#### Provided records

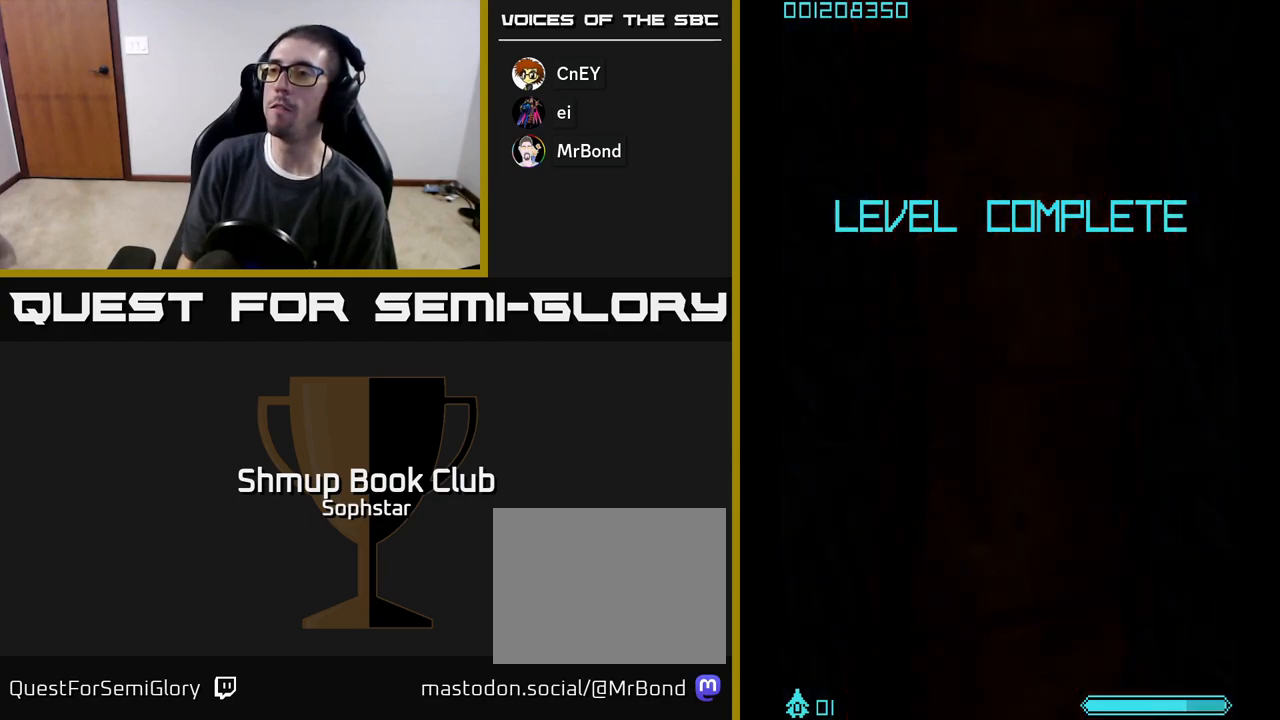
{"buttons": [], "left_stick": "center", "events": []}
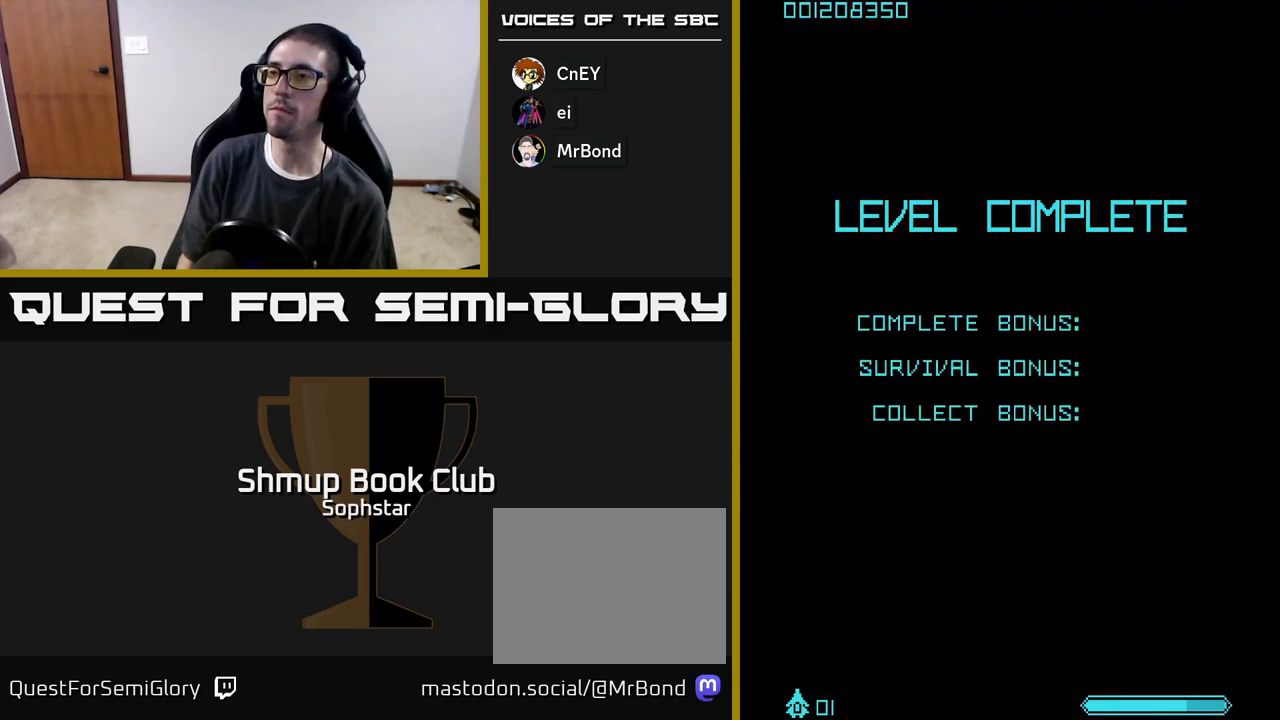
{"buttons": ["A"], "left_stick": "center", "events": [[400, "A", "down"]]}
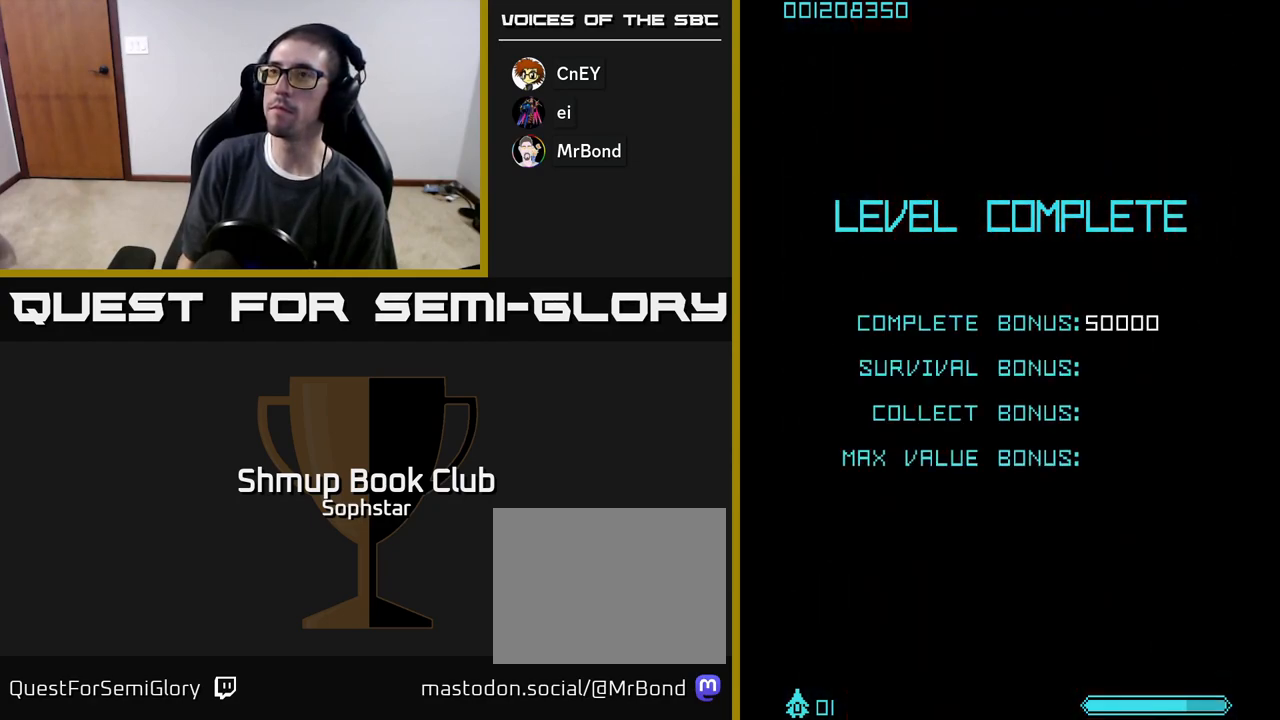
{"buttons": ["A"], "left_stick": "center", "events": []}
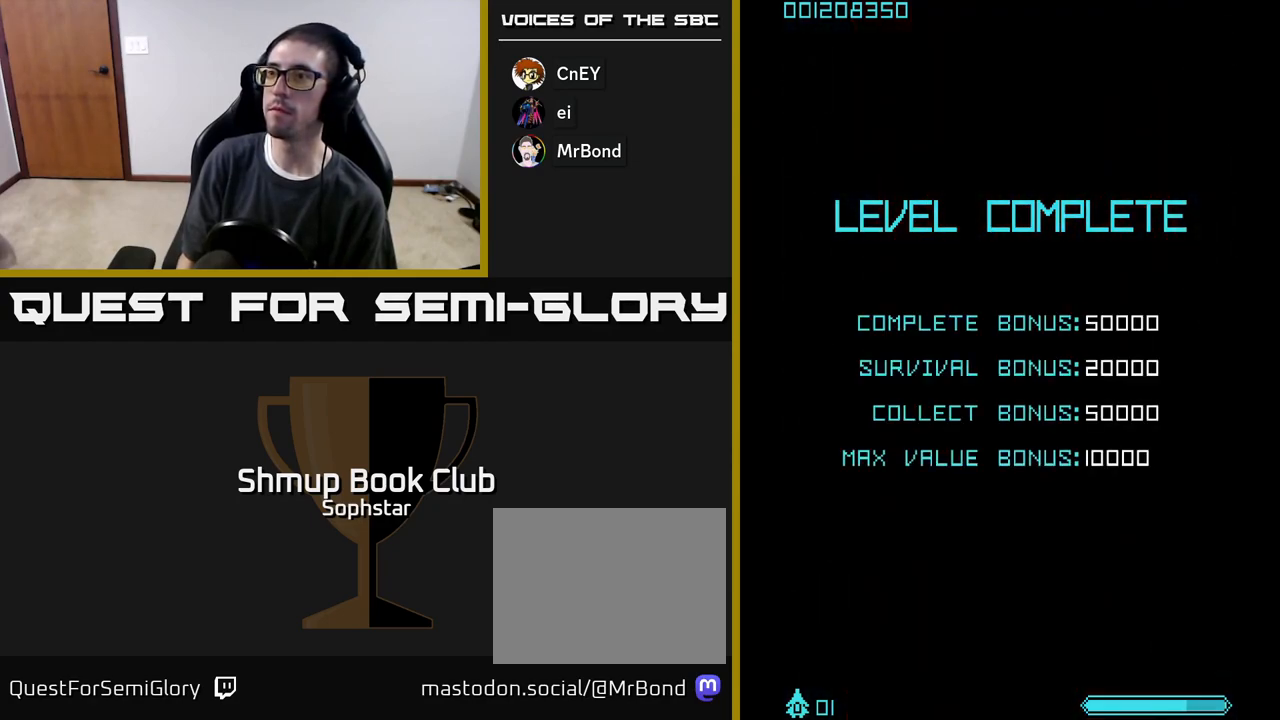
{"buttons": ["A"], "left_stick": "center", "events": [[217, "A", "up"], [300, "A", "down"]]}
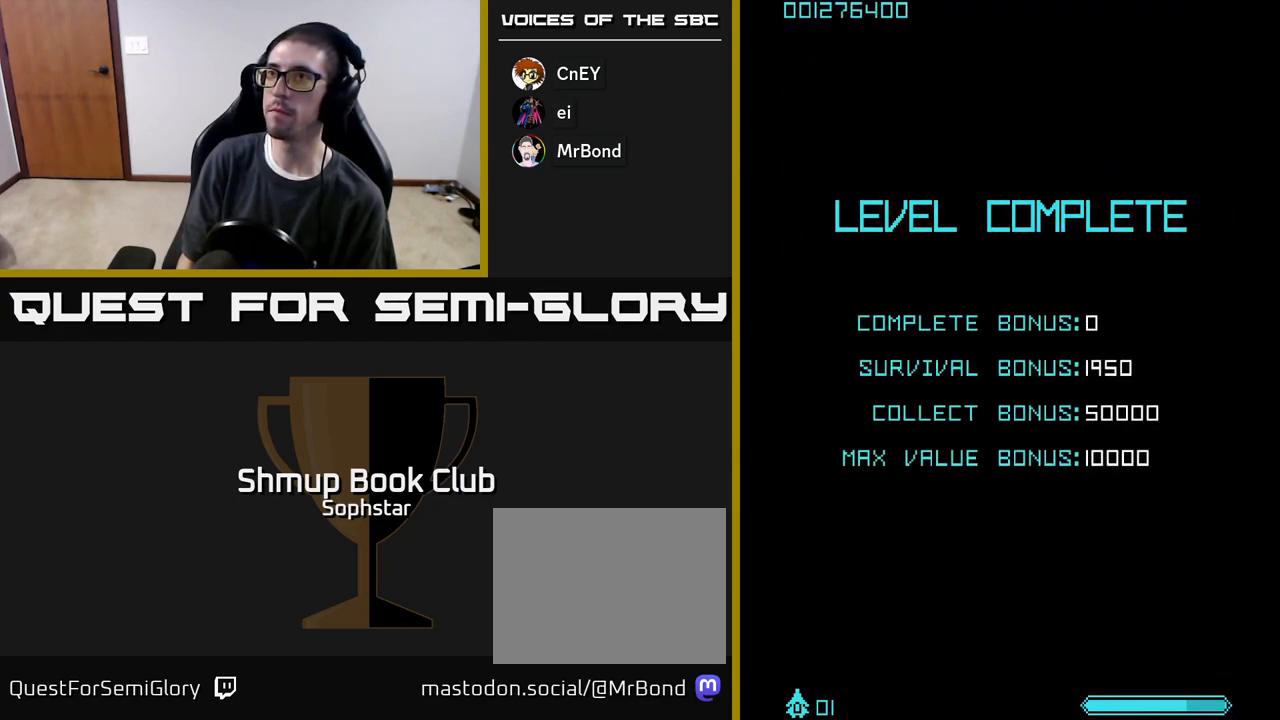
{"buttons": ["A"], "left_stick": "center", "events": []}
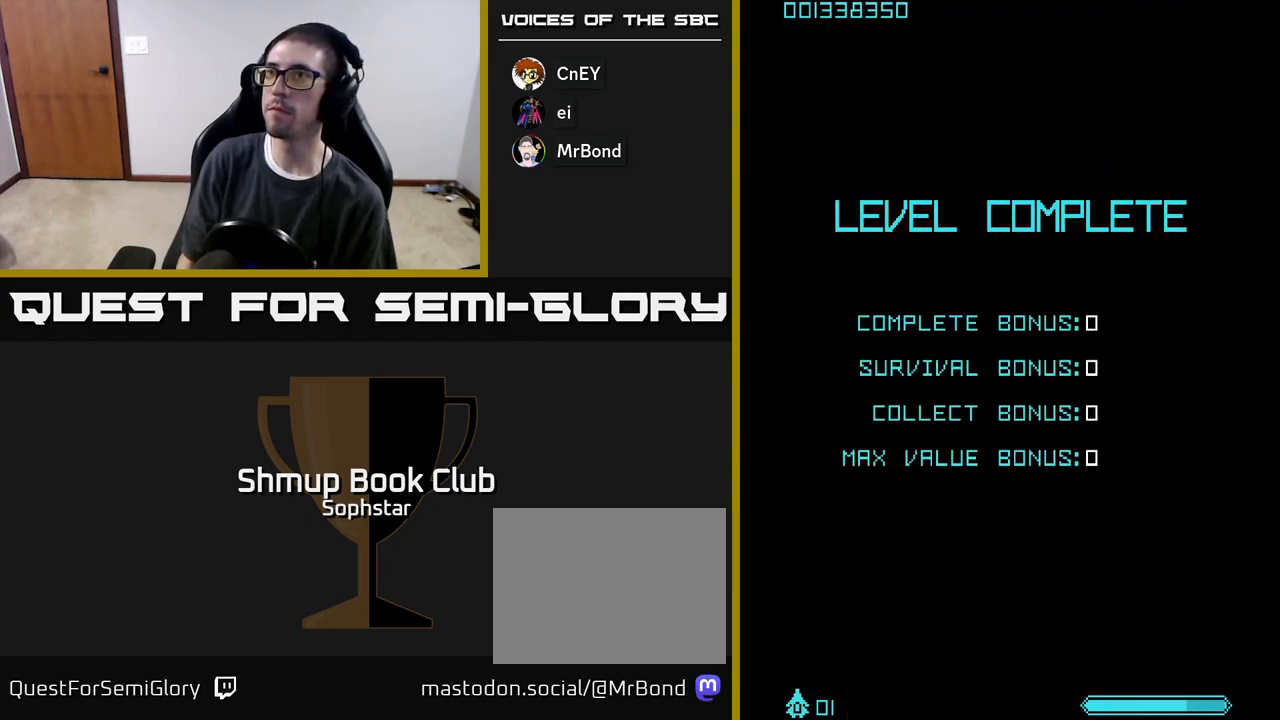
{"buttons": ["A"], "left_stick": "center", "events": []}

#### Work instructions
The expected result is every line from the material above that includes "down".

#### Answer to the problem
{"buttons": ["A"], "left_stick": "center", "events": [[400, "A", "down"]]}
{"buttons": ["A"], "left_stick": "center", "events": [[217, "A", "up"], [300, "A", "down"]]}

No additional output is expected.